— Records provided —
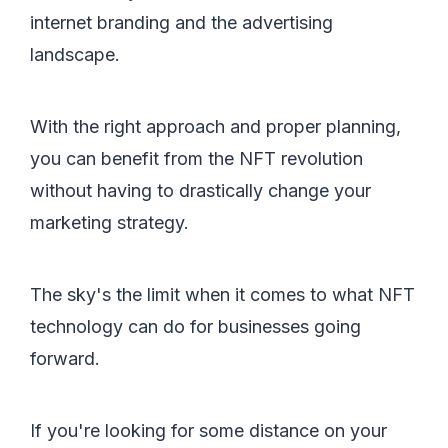
internet branding and the advertising
landscape.
With the right approach and proper planning,
you can benefit from the NFT revolution
without having to drastically change your
marketing strategy.
The sky's the limit when it comes to what NFT
technology can do for businesses going
forward.
If you're looking for some distance on your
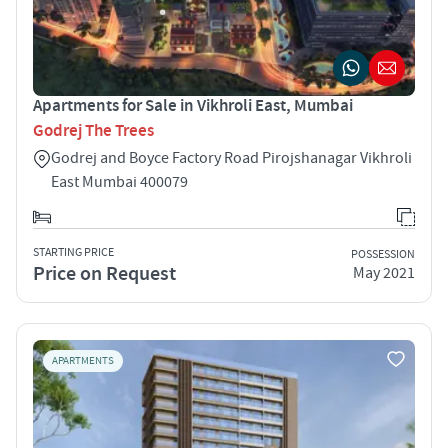
Apartments for Sale in Vikhroli East, Mumbai
Godrej The Trees
Godrej and Boyce Factory Road Pirojshanagar Vikhroli
East Mumbai 400079
STARTING PRICE
POSSESSION
Price on Request
May 2021
APARTMENTS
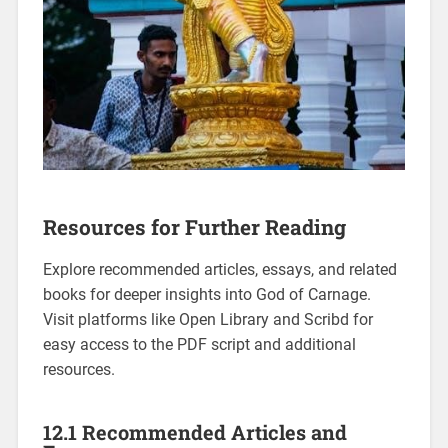
Resources for Further Reading
Explore recommended articles, essays, and related
books for deeper insights into God of Carnage.
Visit platforms like Open Library and Scribd for
easy access to the PDF script and additional
resources.
12.1 Recommended Articles and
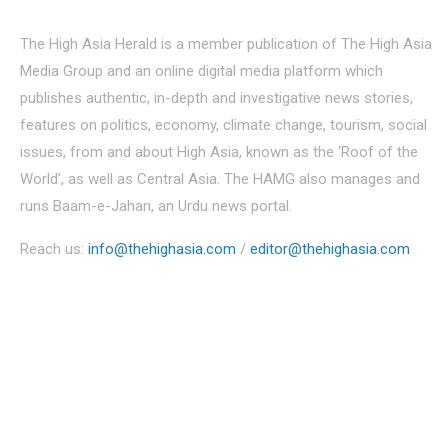
The High Asia Herald is a member publication of The High Asia
Media Group and an online digital media platform which
publishes authentic, in-depth and investigative news stories,
features on politics, economy, climate change, tourism, social
issues, from and about High Asia, known as the ‘Roof of the
World’, as well as Central Asia. The HAMG also manages and
runs Baam-e-Jahan, an Urdu news portal.
Reach us:
info@thehighasia.com
/
editor@thehighasia.com
Politics
Economy
Education
People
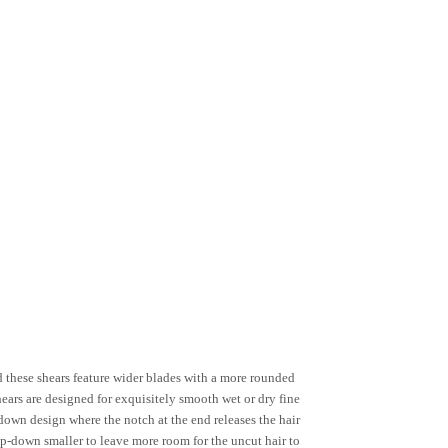
 these shears feature wider blades with a more rounded
ears are designed for exquisitely smooth wet or dry fine
-down design where the notch at the end releases the hair
tep-down smaller to leave more room for the uncut hair to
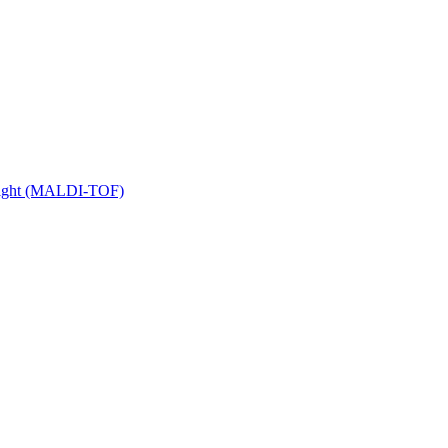
 Flight (MALDI-TOF)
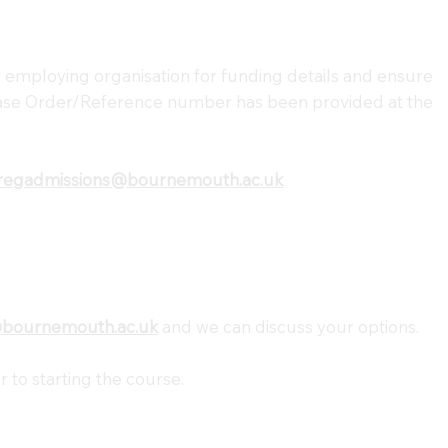
 employing organisation for funding details and ensure
se Order/Reference number has been provided at the
regadmissions@bournemouth.ac.uk
@bournemouth.ac.uk
and we can discuss your options.
r to starting the course.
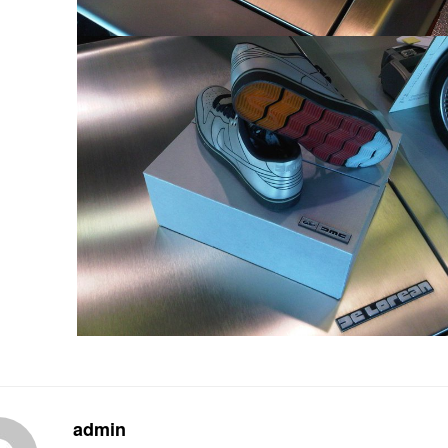
admin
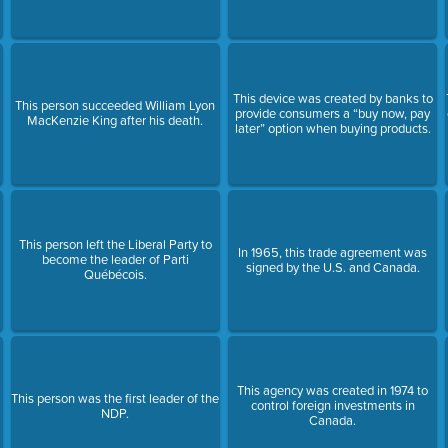
This device was created by banks to
This person succeeded William Lyon
provide consumers a “buy now, pay
MacKenzie King after his death.
later” option when buying products.
This person left the Liberal Party to
In 1965, this trade agreement was
become the leader of Parti
signed by the U.S. and Canada.
Québécois.
This agency was created in 1974 to
This person was the first leader of the
control foreign investments in
NDP.
Canada.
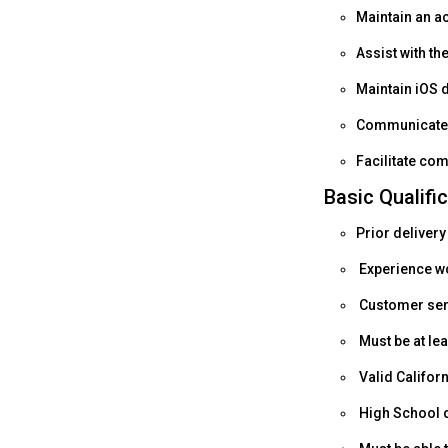
Maintain an a
Assist with th
Maintain iOS 
Communicate p
Facilitate co
Basic Qualifi
Prior delivery
Experience wo
Customer serv
Must be at lea
Valid Californ
High School d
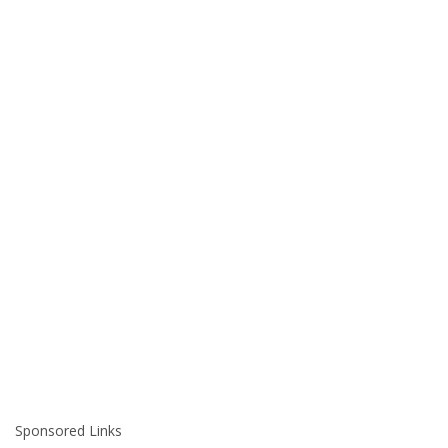
Sponsored Links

— Task description —
In the listing, find every line with the word "news" and return it.

— Result of the exercise —
publishes authentic, in-depth and investigative news stories,
runs Baam-e-Jahan, an Urdu news portal.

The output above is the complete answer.